» **Activity**
If a line in the records contains the string "input", show that line.

» **Dataset entries**
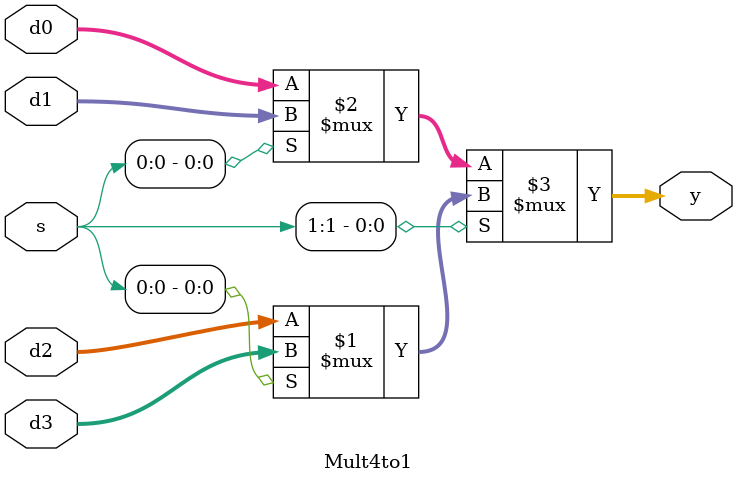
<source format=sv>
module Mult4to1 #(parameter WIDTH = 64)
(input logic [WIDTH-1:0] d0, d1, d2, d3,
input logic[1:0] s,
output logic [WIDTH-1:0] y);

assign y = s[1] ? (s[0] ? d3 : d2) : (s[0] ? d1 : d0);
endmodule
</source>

--

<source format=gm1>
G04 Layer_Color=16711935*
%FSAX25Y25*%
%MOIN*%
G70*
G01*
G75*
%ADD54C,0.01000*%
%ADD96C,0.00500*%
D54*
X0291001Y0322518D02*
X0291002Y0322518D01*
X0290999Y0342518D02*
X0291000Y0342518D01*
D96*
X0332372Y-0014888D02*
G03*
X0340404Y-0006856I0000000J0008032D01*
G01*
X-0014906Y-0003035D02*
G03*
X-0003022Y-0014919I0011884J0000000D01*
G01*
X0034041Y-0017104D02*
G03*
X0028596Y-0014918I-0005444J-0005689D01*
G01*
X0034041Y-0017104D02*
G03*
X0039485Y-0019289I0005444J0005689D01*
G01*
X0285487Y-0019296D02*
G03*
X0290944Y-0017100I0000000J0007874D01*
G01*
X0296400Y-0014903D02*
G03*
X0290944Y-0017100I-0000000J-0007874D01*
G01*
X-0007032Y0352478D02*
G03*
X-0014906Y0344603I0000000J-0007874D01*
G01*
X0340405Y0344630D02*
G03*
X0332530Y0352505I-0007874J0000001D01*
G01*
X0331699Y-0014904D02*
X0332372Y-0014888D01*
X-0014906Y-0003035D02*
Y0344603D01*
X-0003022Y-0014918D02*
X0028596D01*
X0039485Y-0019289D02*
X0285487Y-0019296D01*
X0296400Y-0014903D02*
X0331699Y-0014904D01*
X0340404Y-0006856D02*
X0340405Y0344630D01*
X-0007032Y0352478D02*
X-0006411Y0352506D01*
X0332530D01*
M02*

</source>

» **Final answer**
(input logic [WIDTH-1:0] d0, d1, d2, d3,
input logic[1:0] s,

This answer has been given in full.